About this exercise:
As you reproduce every line below, keep it exactly as written and leave out the images.

Collected data:
---*---
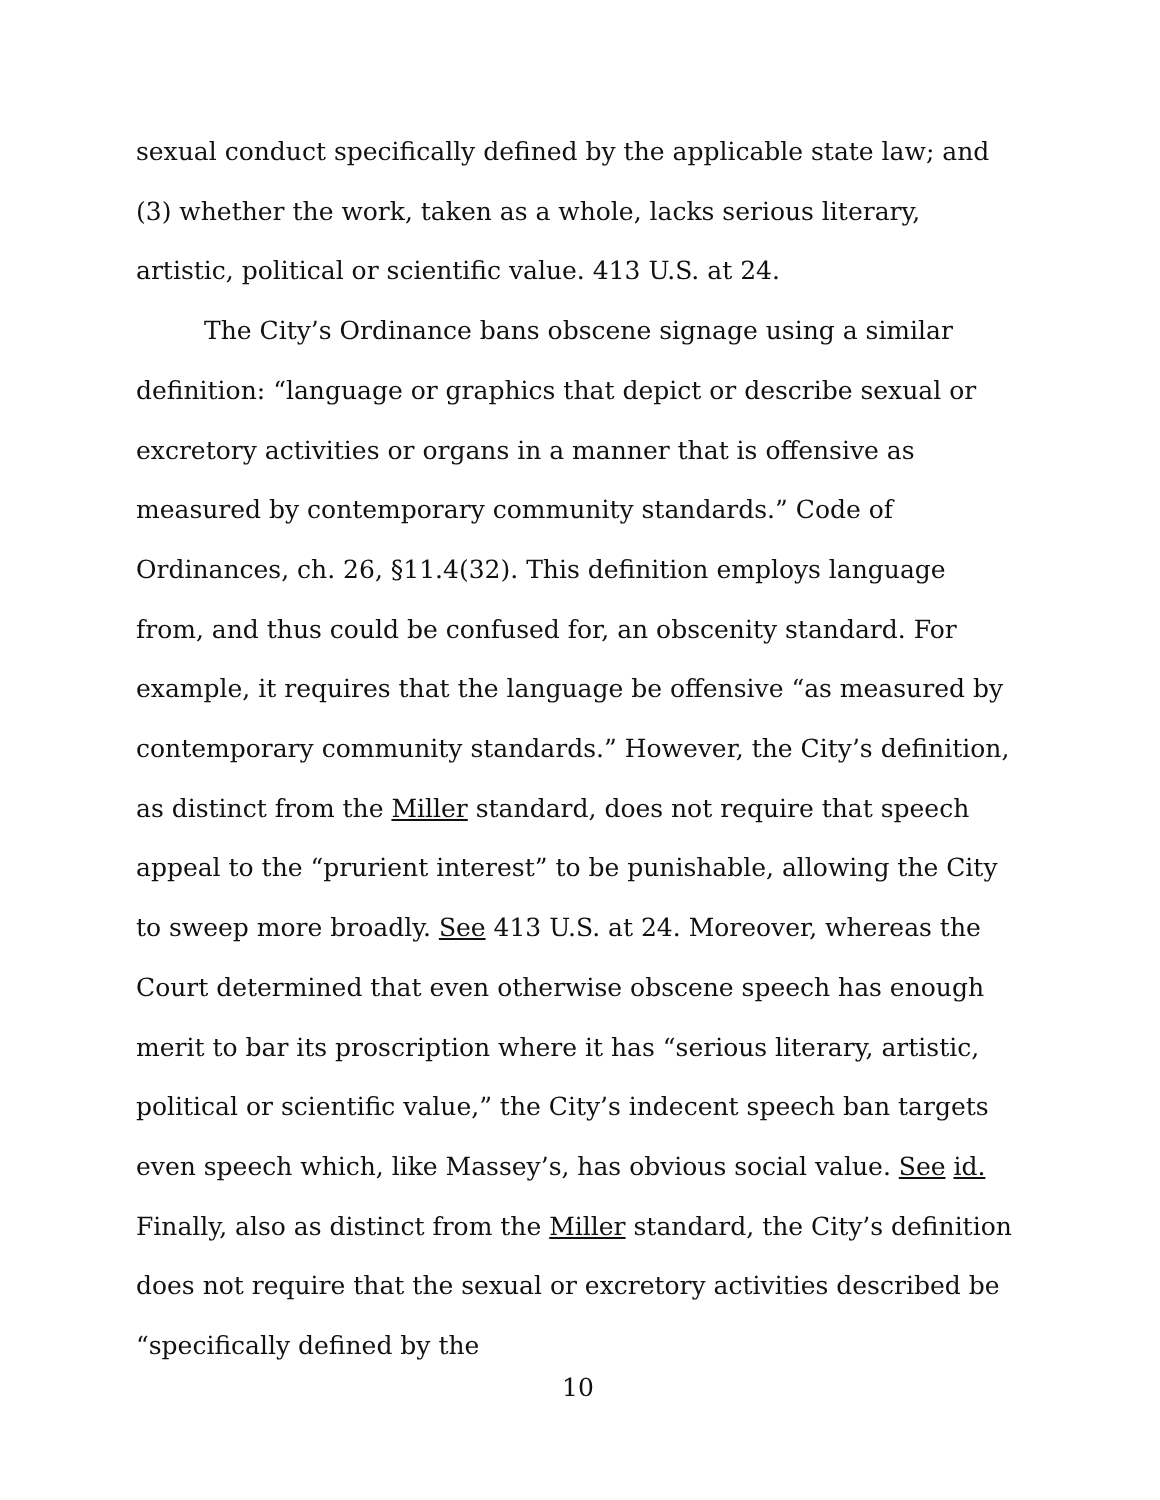sexual conduct specifically defined by the applicable state law; and (3) whether the work, taken as a whole, lacks serious literary, artistic, political or scientific value. 413 U.S. at 24.
The City’s Ordinance bans obscene signage using a similar definition: “language or graphics that depict or describe sexual or excretory activities or organs in a manner that is offensive as measured by contemporary community standards.” Code of Ordinances, ch. 26, §11.4(32). This definition employs language from, and thus could be confused for, an obscenity standard. For example, it requires that the language be offensive “as measured by contemporary community standards.” However, the City’s definition, as distinct from the Miller standard, does not require that speech appeal to the “prurient interest” to be punishable, allowing the City to sweep more broadly. See 413 U.S. at 24. Moreover, whereas the Court determined that even otherwise obscene speech has enough merit to bar its proscription where it has “serious literary, artistic, political or scientific value,” the City’s indecent speech ban targets even speech which, like Massey’s, has obvious social value. See id. Finally, also as distinct from the Miller standard, the City’s definition does not require that the sexual or excretory activities described be “specifically defined by the
10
---*---
Written response:
sexual conduct specifically defined by the applicable state law; and (3) whether the work, taken as a whole, lacks serious literary, artistic, political or scientific value. 413 U.S. at 24.
The City’s Ordinance bans obscene signage using a similar definition: “language or graphics that depict or describe sexual or excretory activities or organs in a manner that is offensive as measured by contemporary community standards.” Code of Ordinances, ch. 26, §11.4(32). This definition employs language from, and thus could be confused for, an obscenity standard. For example, it requires that the language be offensive “as measured by contemporary community standards.” However, the City’s definition, as distinct from the Miller standard, does not require that speech appeal to the “prurient interest” to be punishable, allowing the City to sweep more broadly. See 413 U.S. at 24. Moreover, whereas the Court determined that even otherwise obscene speech has enough merit to bar its proscription where it has “serious literary, artistic, political or scientific value,” the City’s indecent speech ban targets even speech which, like Massey’s, has obvious social value. See id. Finally, also as distinct from the Miller standard, the City’s definition does not require that the sexual or excretory activities described be “specifically defined by the
10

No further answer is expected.